| TRECHO SELECIONADO |
Ontem em meio a tanta coisa estranha, tanta gente de outro planeta, tanta diversão com nada, num lugar tão fora de lugar, encontrei um cantinho tão quentinho num sorriso. E o sorriso vinha acompanhado de uma mulher com jeito doce de menina, uma descontração, um lamber de lábios antes das palavras, uma gentileza que se fazia próxima. Deus! Como me senti atraída por aquela mulher?! Um sentimento estranho de desejo e de desconcerto. Queria que tudo ao redor ficasse em suspenso para poder conhecer aquele cantinho e quem sabe descobrir um mundo ali. Ao mesmo tempo não tinha ideia do que ser. Um medo de invadir aquele espaço, de não reconhecer o limite - de certo algum limite havia.

| DADOS EM ANÁLISE |
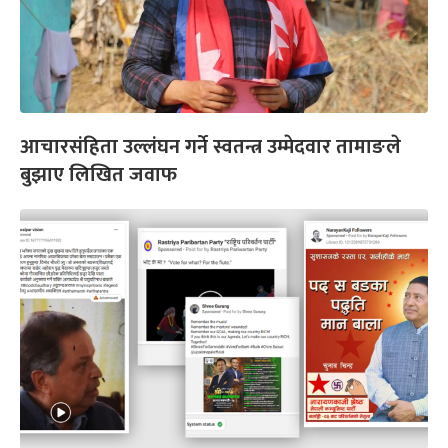
आचारसंहिता उल्लंघन गर्ने स्वतन्त्र उम्मेदवार तामाङले
बुझाए लिखित जवाफ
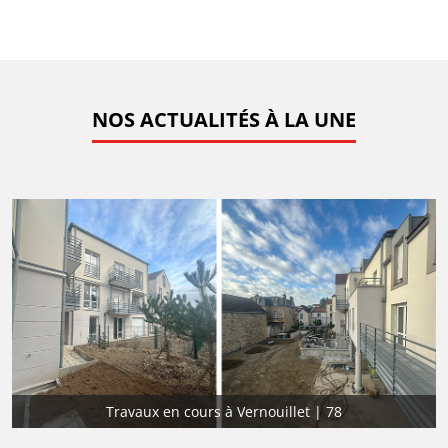
NOS ACTUALITÉS À LA UNE
Travaux en cours à Vernouillet | 78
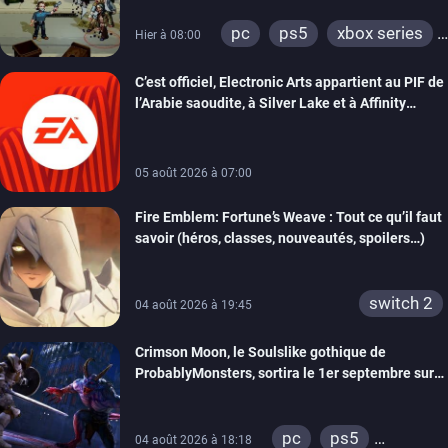
pc
ps5
xbox series
Hier à 08:00
switch
switch 2
C’est officiel, Electronic Arts appartient au PIF de
l’Arabie saoudite, à Silver Lake et à Affinity
Partners
05 août 2026 à 07:00
Fire Emblem: Fortune’s Weave : Tout ce qu’il faut
savoir (héros, classes, nouveautés, spoilers…)
switch 2
04 août 2026 à 19:45
Crimson Moon, le Soulslike gothique de
ProbablyMonsters, sortira le 1er septembre sur
PC, PS5 et Xbox Series
pc
ps5
04 août 2026 à 18:18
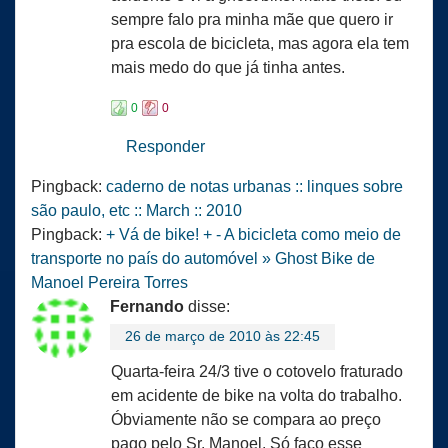
sempre falo pra minha mãe que quero ir
pra escola de bicicleta, mas agora ela tem
mais medo do que já tinha antes.
0
0
Responder
Pingback:
caderno de notas urbanas :: linques sobre
são paulo, etc :: March :: 2010
Pingback:
+ Vá de bike! + - A bicicleta como meio de
transporte no país do automóvel » Ghost Bike de
Manoel Pereira Torres
Fernando
disse:
26 de março de 2010 às 22:45
Quarta-feira 24/3 tive o cotovelo fraturado
em acidente de bike na volta do trabalho.
Óbviamente não se compara ao preço
pago pelo Sr. Manoel. Só faço esse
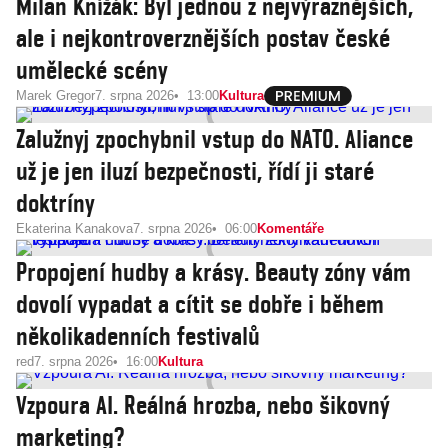
Milan Knížák: Byl jednou z nejvýraznějších,
ale i nejkontroverznějších postav české
umělecké scény
Marek Gregor
7. srpna 2026
13:00
Kultura
Zalužnyj zpochybnil vstup do NATO. Aliance
už je jen iluzí bezpečnosti, řídí ji staré
doktríny
Ekaterina Kanakova
7. srpna 2026
06:00
Komentáře
Propojení hudby a krásy. Beauty zóny vám
dovolí vypadat a cítit se dobře i během
několikadenních festivalů
red
7. srpna 2026
16:00
Kultura
Vzpoura AI. Reálná hrozba, nebo šikovný
marketing?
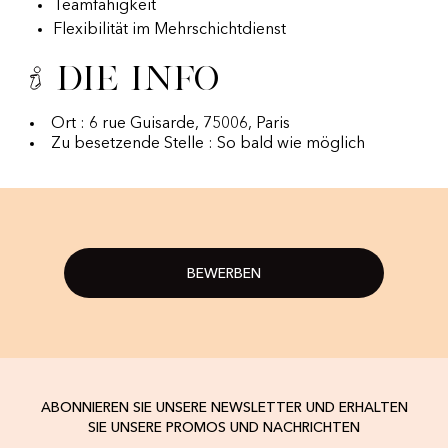
Teamfähigkeit
Flexibilität im Mehrschichtdienst
Die Info
Ort : 6 rue Guisarde, 75006, Paris
Zu besetzende Stelle : So bald wie möglich
BEWERBEN
ABONNIEREN SIE UNSERE NEWSLETTER UND ERHALTEN
SIE UNSERE PROMOS UND NACHRICHTEN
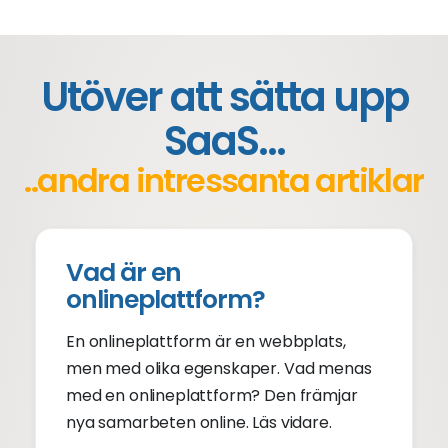
Utöver att sätta upp
SaaS...
..andra intressanta artiklar
Vad är en
onlineplattform?
En onlineplattform är en webbplats,
men med olika egenskaper. Vad menas
med en onlineplattform? Den främjar
nya samarbeten online. Läs vidare.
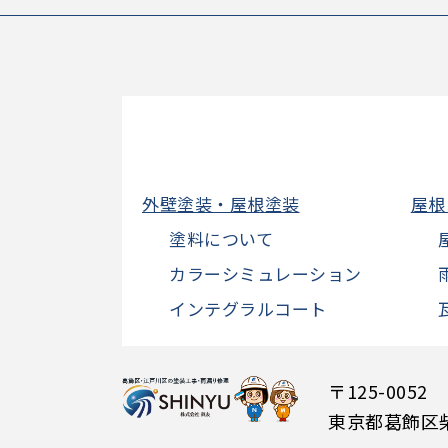
外壁塗装・屋根塗装
屋根
塗料について
カラーシミュレーション
インテグラルコート
〒125-0052
東京都葛飾区柴又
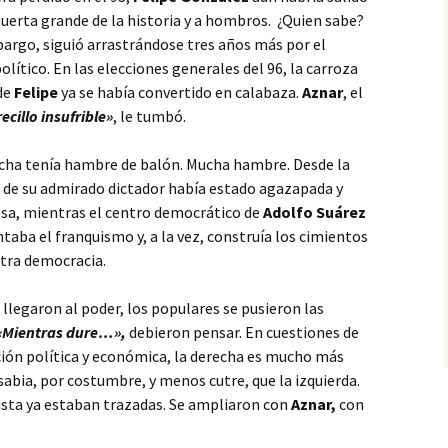
puerta grande de la historia y a hombros. ¿Quien sabe?
argo, siguió arrastrándose tres años más por el
olítico. En las elecciones generales del 96, la carroza
de
Felipe
ya se había convertido en calabaza.
Aznar
, el
cillo insufrible»
, le tumbó.
cha tenía hambre de balón. Mucha hambre. Desde la
de su admirado dictador había estado agazapada y
a, mientras el centro democrático de
Adolfo Suárez
aba el franquismo y, a la vez, construía los cimientos
tra democracia.
llegaron al poder, los populares se pusieron las
«Mientras dure…»,
debieron pensar. En cuestiones de
ión política y económica, la derecha es mucho más
 sabia, por costumbre, y menos cutre, que la izquierda.
lista ya estaban trazadas. Se ampliaron con
Aznar,
con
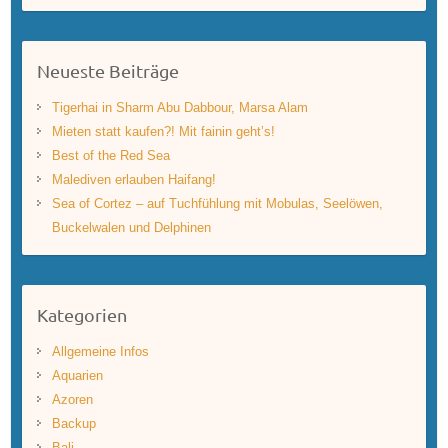
Neueste Beiträge
Tigerhai in Sharm Abu Dabbour, Marsa Alam
Mieten statt kaufen?! Mit fainin geht’s!
Best of the Red Sea
Malediven erlauben Haifang!
Sea of Cortez – auf Tuchfühlung mit Mobulas, Seelöwen,
Buckelwalen und Delphinen
Kategorien
Allgemeine Infos
Aquarien
Azoren
Backup
Bali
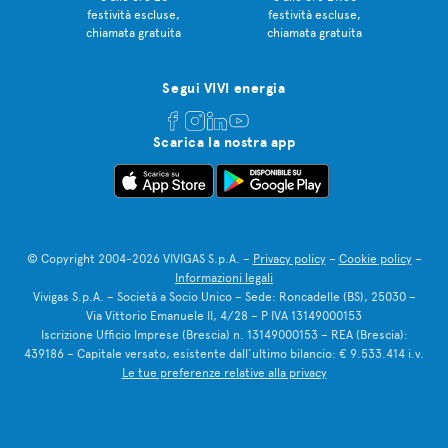
festività escluse,
festività escluse,
chiamata gratuita
chiamata gratuita
Segui VIVI energia
Scarica la nostra app
© Copyright 2004-2026 VIVIGAS S.p.A. –
Privacy policy
–
Cookie policy
–
Informazioni legali
Vivigas S.p.A. – Società a Socio Unico – Sede: Roncadelle (BS), 25030 –
Via Vittorio Emanuele II, 4/28 – P IVA 13149000153
Iscrizione Ufficio Imprese (Brescia) n. 13149000153 – REA (Brescia):
439186 – Capitale versato, esistente dall’ultimo bilancio: € 9.533.414 i.v.
Le tue preferenze relative alla privacy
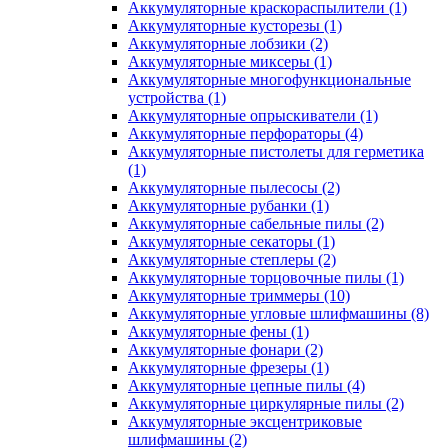
Аккумуляторные краскораспылители
(1)
Аккумуляторные кусторезы
(1)
Аккумуляторные лобзики
(2)
Аккумуляторные миксеры
(1)
Аккумуляторные многофункциональные
устройства
(1)
Аккумуляторные опрыскиватели
(1)
Аккумуляторные перфораторы
(4)
Аккумуляторные пистолеты для герметика
(1)
Аккумуляторные пылесосы
(2)
Аккумуляторные рубанки
(1)
Аккумуляторные сабельные пилы
(2)
Аккумуляторные секаторы
(1)
Аккумуляторные степлеры
(2)
Аккумуляторные торцовочные пилы
(1)
Аккумуляторные триммеры
(10)
Аккумуляторные угловые шлифмашины
(8)
Аккумуляторные фены
(1)
Аккумуляторные фонари
(2)
Аккумуляторные фрезеры
(1)
Аккумуляторные цепные пилы
(4)
Аккумуляторные циркулярные пилы
(2)
Аккумуляторные эксцентриковые
шлифмашины
(2)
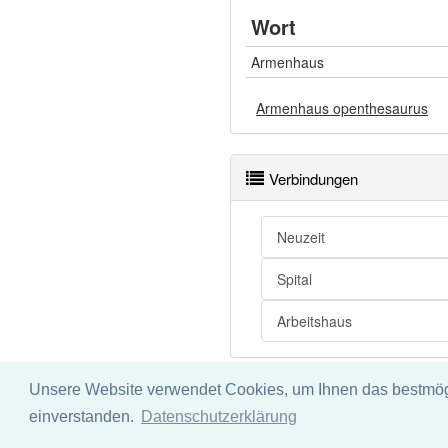
Wort
Armenhaus
Armenhaus openthesaurus
Verbindungen
Neuzeit
Spital
Arbeitshaus
Unsere Website verwendet Cookies, um Ihnen das bestmögli
Impressum
Datenschu
einverstanden.
Datenschutzerklärung
Wir übernehmen keine Garant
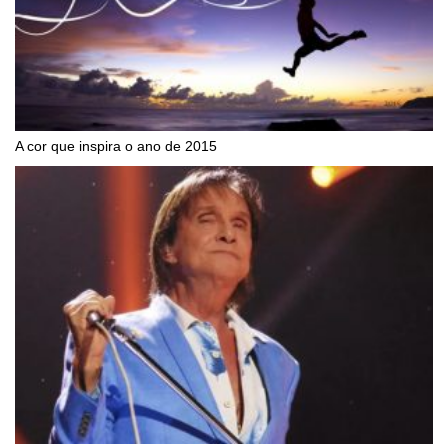
A cor que inspira o ano de 2015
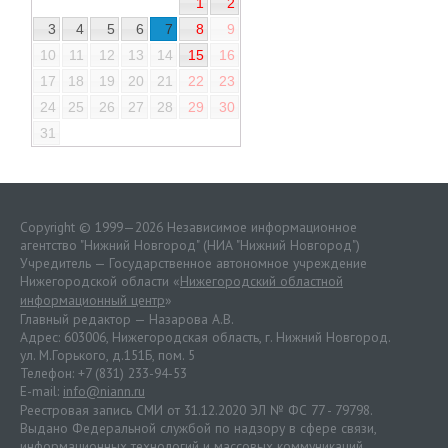
1
2
3
4
5
6
7
8
9
10
11
12
13
14
15
16
17
18
19
20
21
22
23
24
25
26
27
28
29
30
31
Copyright © 1999—2026 Независимое информационное
агентство "Нижний Новгород" (НИА "Нижний Новгород")
Учредитель — Государственное автономное учреждение
Нижегородской области «
Нижегородский областной
информационный центр
»
Главный редактор — Назарова А.В.
Адрес: 603006, Нижегородская область, г. Нижний Новгород.
ул. М.Горького, д.151Б, пом. 5
Телефон: +7 (831) 233-94-53
E-mail:
info@niann.ru
Реестровая запись СМИ от 31.12.2020 ЭЛ № ФС 77 - 79798.
Выдано Федеральной службой по надзору в сфере связи,
информационных технологий и массовых коммуникаций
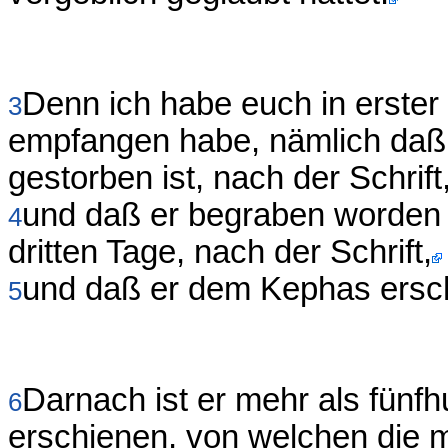
Denn ich habe euch in erster 
3
empfangen habe, nämlich daß 
gestorben ist, nach der Schrift
und daß er begraben worden 
4
dritten Tage, nach der Schrift,
und daß er dem Kephas ersch
5
Darnach ist er mehr als fünf
6
erschienen, von welchen die m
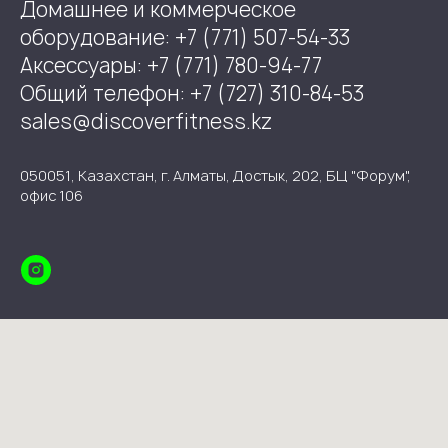
Домашнее и коммерческое
оборудование: +7 (771) 507-54-33
Аксессуары: +7 (771) 780-94-77
Общий телефон: +7 (727) 310-84-53
sales@discoverfitness.kz
050051, Казахстан, г. Алматы, Достык, 202, БЦ "Форум",
офис 106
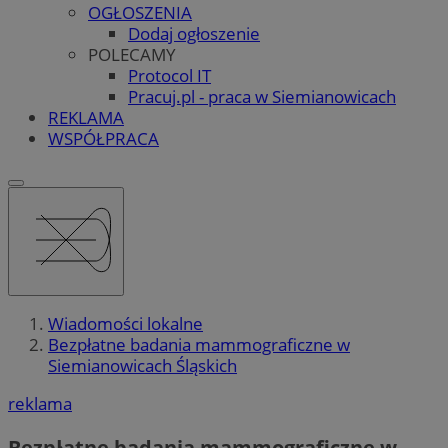
OGŁOSZENIA
Dodaj ogłoszenie
POLECAMY
Protocol IT
Pracuj.pl - praca w Siemianowicach
REKLAMA
WSPÓŁPRACA
Wiadomości lokalne
Bezpłatne badania mammograficzne w
Siemianowicach Śląskich
reklama
Bezpłatne badania mammograficzne w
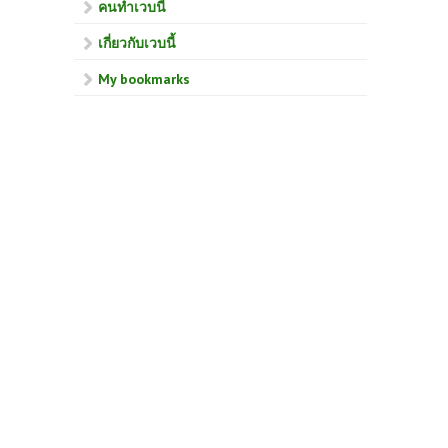
คนทำเวบนี้
เกี่ยวกับเวบนี้
My bookmarks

| PARTES DO EXERCÍCIO |
[A] Responda com base no relato sobre o sorriso:
(i) O que vinha acompanhando o sorriso?
(ii) Qual gesto precedia as palavras da mulher?
(iii) Que medo é descrito na última frase?
[B] Prolongue o relato sobre o sorriso a partir do ponto em que termina.

| RESPOSTAS DO EXERCÍCIO |
[A]
(i) Uma mulher com jeito doce de menina.
(ii) Um lamber de lábios.
(iii) O medo de invadir aquele espaço, de não reconhecer o limite.

[B]
Nunca estive com alguma mulher, mas há tempos já conheço o feminino. Gosto do feminino. Em relação a mulher, não se trata de curiosidade, nem de safadeza, nem preconceito, nem repressão. Trata-se de ocasião. Nunca uma ocasião favoreceu um encontro desejoso. Nunca até ontem. De minha parte, ficou a vontade, um querer mais. De ambas, uma possibilidade de contato qualquer, trivial.
Hoje, meu corpo deseja imensamente aquele lugar: corpo leve, gentil com o espaço, risonho de ocasião e convidativo em interesse. Meu ventre queima e agua, meu coração acelera enquanto mil fantasias inocentes passam pela minha cabeça. Não posso imaginar seu corpo. Nenhuma visão em detalhes além de rosto, cabelo e mãos foi possível. E me pergunto como pode ser tamanha reação...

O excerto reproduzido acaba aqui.